Streaming service recommendations
Streaming services use AI to recommend movies, relying on both supervised and unsupervised learning to curate personalized recommendations. This involves everything from asking your friends for suggestions to considering characteristics of the content itself, such as the genre, actors, or director. It’s like having both your friends and a talented film critic help you choose a movie!
Smart home thermostats
Smart home thermostats identify patterns in your behavior, discovering routines and preferences and adjusting automatically. Unsupervised learning enables occupancy sensors to identify when you’re home or away, and this information optimizes device operation and saves resources.
Financial uses
Financial organizations use AI to identify suspicious transactions, prevent fraud, and protect your accounts. This can involve all three types of ML: Fraud detection models are trained on labeled data of past fraudulent transactions, unlabeled transaction data helps detect unusual patterns or deviations from the norm, and models receive feedback on their flags to improve accuracy over time.

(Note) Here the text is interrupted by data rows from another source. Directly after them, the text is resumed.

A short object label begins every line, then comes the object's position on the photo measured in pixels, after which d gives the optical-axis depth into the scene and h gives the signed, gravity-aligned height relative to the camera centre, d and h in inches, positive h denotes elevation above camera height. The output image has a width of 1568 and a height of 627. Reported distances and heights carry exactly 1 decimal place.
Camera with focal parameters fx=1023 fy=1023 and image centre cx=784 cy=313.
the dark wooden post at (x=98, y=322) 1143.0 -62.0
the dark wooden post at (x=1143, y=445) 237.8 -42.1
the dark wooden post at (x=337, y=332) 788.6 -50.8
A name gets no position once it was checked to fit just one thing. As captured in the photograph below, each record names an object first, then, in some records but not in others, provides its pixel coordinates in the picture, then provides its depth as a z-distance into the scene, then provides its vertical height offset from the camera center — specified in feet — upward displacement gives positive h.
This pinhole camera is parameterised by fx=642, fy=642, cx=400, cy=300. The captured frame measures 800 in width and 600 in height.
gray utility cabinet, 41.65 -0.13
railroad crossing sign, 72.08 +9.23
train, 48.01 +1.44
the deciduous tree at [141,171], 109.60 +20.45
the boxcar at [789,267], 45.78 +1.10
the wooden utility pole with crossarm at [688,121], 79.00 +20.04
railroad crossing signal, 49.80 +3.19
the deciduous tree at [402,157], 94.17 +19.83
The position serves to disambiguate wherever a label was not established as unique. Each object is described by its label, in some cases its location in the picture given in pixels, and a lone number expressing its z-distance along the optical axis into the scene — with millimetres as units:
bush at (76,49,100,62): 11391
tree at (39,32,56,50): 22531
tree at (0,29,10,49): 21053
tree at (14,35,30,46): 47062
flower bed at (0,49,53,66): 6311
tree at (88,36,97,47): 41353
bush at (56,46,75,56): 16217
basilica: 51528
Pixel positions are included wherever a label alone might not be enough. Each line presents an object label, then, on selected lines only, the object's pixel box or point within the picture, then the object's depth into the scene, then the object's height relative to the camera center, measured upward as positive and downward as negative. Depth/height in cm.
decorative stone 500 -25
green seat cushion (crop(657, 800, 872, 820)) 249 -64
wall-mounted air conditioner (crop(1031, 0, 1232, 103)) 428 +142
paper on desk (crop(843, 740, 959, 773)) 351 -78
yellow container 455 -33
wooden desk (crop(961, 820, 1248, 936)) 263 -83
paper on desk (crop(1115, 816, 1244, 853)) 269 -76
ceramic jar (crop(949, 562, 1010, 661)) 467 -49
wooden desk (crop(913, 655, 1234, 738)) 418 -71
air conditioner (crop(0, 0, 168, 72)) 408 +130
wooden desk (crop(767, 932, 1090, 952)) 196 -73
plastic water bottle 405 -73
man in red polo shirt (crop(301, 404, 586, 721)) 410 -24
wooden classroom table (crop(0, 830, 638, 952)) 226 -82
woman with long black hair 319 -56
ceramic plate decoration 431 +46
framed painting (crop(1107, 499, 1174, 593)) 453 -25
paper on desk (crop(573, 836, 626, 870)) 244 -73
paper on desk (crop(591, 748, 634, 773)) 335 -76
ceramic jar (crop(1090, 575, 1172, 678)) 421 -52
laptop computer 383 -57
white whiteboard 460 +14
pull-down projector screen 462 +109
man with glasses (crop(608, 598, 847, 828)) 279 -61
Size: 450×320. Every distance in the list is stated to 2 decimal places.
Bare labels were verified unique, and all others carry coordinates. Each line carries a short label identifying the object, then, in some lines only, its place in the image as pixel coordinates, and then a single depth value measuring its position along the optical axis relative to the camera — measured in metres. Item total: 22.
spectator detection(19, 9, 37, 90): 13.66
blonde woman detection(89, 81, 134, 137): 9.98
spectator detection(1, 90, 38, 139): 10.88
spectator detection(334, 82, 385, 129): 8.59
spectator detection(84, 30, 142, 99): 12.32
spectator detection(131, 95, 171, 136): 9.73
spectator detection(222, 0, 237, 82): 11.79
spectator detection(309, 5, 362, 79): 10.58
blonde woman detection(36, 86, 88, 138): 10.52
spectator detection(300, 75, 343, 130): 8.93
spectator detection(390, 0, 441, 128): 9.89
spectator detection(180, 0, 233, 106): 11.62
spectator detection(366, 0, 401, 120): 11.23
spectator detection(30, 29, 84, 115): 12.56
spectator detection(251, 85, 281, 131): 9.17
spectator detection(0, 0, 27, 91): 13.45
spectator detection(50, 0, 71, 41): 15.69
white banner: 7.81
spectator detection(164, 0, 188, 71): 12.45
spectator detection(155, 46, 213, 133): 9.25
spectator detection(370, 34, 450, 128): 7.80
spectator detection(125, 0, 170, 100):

As you continue learning about AI, you’ll understand more about why AI requires human involvement to function properly. For example, ML programs can’t learn independently; they need people to continually update their training. Also, shortcomings in training data can reflect or amplify biases, leading to skewed or unfair outcomes. And, of course, there are many tasks that require a personal touch, such as handling sensitive issues. You’ll explore these issues more in-depth soon; for now, just understand that critical evaluation is essential to address potential challenges and limitations.
Is it AI?
It can be challenging to distinguish AI tools from non-AI tools. The following is a simple breakdown to keep in mind and help you more easily differentiate the two:
Ai Tools:
AI acquires knowledge, then adapts and improves over time. It tackles challenges that have many variables and uncertain outcomes, then makes decisions based on data. And it uses data patterns to make predictions and choose actions, not pre-programmed responses.
Recall the navigation tools analyzing traffic data to suggest optimal routes …
The streaming services that base movie recommendations on your likes and dislikes …
And the financial institutions gaining knowledge from past fraudulent transactions.
Non-Ai Tools:
Rather than learning and adapting, non-AI tools work by executing instructions. Because these systems handle tasks with set rules and predictable outcomes, their responses are predefined.
Think of a simple calculator returning “10” when you enter “5 + 5” …
A sprinkler system that waters a lawn according to a pre-programmed schedule …
And a basic spell-checker identifying misspelled words based on a preprogrammed dictionary.